PUSLINCH – While the province has announced they are building new highways, Puslinch mayor James Seeley is looking for a more firm commitment on a future phase of a bypass around Puslinch in the coming year. 

In a year-end interview, Seeley said the province has prioritized the Bradford bypass and Highway 413 but don’t have a firm construction date on the third-phase of the Morriston bypass.

The province announced re-commitment to the project in summer 2020 and there are plans for initial phases of construction, which include changes to Hanlon Expressway interchanges, to begin in 2022. 

Seeley said the township is disappointed the province hasn't fully committed to a construction start date on a new road that would go from Highway 401 to Highway 6 around Maddaugh Road, which moves a majority of traffic that normally passes through Puslinch. 
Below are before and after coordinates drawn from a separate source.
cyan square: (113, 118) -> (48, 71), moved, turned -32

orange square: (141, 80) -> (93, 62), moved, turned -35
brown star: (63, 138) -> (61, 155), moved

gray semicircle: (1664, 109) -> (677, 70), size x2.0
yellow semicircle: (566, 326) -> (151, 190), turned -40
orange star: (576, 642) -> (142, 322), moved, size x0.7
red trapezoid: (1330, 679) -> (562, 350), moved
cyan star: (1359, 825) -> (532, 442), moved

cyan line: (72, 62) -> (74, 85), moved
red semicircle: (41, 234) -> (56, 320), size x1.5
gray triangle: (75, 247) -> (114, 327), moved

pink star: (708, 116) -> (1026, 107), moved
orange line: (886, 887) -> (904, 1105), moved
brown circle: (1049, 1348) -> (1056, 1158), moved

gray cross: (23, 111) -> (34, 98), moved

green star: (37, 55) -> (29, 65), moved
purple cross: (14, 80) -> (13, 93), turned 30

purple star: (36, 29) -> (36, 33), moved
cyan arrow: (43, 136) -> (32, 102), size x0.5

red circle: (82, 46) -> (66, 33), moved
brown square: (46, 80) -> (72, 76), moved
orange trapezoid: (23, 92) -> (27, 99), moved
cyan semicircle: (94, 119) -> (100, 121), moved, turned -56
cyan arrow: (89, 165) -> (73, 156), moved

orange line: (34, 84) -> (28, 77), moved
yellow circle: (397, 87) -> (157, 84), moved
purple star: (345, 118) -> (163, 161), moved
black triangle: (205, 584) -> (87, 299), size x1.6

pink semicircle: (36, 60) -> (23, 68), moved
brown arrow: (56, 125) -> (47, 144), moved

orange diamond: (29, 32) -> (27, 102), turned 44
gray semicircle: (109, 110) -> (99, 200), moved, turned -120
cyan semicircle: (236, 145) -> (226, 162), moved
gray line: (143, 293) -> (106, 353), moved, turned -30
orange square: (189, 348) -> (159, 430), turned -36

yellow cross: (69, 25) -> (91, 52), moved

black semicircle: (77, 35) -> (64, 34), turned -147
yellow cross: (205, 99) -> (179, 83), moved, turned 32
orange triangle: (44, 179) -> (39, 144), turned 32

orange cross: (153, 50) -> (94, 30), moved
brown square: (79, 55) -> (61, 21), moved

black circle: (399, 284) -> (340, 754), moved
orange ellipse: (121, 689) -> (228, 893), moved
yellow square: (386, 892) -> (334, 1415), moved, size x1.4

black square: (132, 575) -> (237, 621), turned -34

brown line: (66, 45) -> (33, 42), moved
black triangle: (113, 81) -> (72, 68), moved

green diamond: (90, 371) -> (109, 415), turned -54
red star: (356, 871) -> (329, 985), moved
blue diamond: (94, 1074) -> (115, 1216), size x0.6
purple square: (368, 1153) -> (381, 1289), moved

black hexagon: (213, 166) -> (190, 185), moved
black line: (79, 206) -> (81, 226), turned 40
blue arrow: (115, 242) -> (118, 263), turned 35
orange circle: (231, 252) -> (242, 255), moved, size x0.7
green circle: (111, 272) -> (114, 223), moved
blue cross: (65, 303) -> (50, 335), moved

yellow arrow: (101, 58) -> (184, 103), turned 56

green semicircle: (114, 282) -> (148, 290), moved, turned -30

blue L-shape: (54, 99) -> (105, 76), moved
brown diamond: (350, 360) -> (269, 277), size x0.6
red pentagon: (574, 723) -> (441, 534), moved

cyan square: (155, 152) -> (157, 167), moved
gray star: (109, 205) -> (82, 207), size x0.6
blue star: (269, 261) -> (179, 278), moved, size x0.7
“That’s a huge economic benefit, in my opinion, to the Kitchener-Waterloo and greater Guelph area, Hamilton area for improved transportation of goods and manufacturing goods,” Seeley said. 

“There was a coalition that we’re reviving as we speak. We’re going to re-pledge our case to the province.”

Seeley said the province’s re-commitment was mainly from private sector lobbying, and this coalition is connecting the private and municipal sectors to reaffirm support for this bypass. 

Issues around roads and transportation aren’t uncommon in Wellington County. Seeley said speeding concerns are likely the number one complaint any mayor might hear about from residents. 

He explained most concerns are on county roads and as part of their roads committee, he and other members are pushing to get the roads master action plan going. 

Priority for him in Puslinch is establishing community safety zones, where speeding fines are doubled, in Aberfoyle and he’s supportive of establishing photo radar in the same area. 

However, he said people need to change their driving habits generally and drive like they live there.

“They’re speeding in someone else’s community, they may not speed in their own community,” Seeley said. “I feel that we almost need the province or some sort of educational component to get to everybody and say ‘everybody slow down.’”

As chair of the Top Aggregate Producing Municipalities of Ontario association, Seeley said they are looking to advocate for further changes to the way aggregate operators are assessed. 

Puslinch is home to many gravel pits, and Seeley said they are good operators, but MPAC assessments gives them a discounted tax rate which puts a burden on residents. 

“They’re making a lot of money selling their aggregate, they definitely have the means to pay the taxes,” Seeley said. “That’s not their fault, it’s MPAC misinterpreting in my opinion some of the legislation and how they’re applying that legislation is detrimental to Puslinch.”

Putting this pressure on to change assessment is a main goal that will benefit municipalities with gravel pits and others who may have them in the future when other areas dry up. 

One of the highlights over the previous year to the mayor was the township’s recognition in an MPAC publication highlighting their shift to online building permit system. 

He also noted the township received federal and provincial funding to revitalize the Puslinch Community Centre grounds and the old Morriston baseball diamond  with new lighting and other upgrades. 

These improvements are expected next year and Seeley said he hopes people can take advantage of them next summer.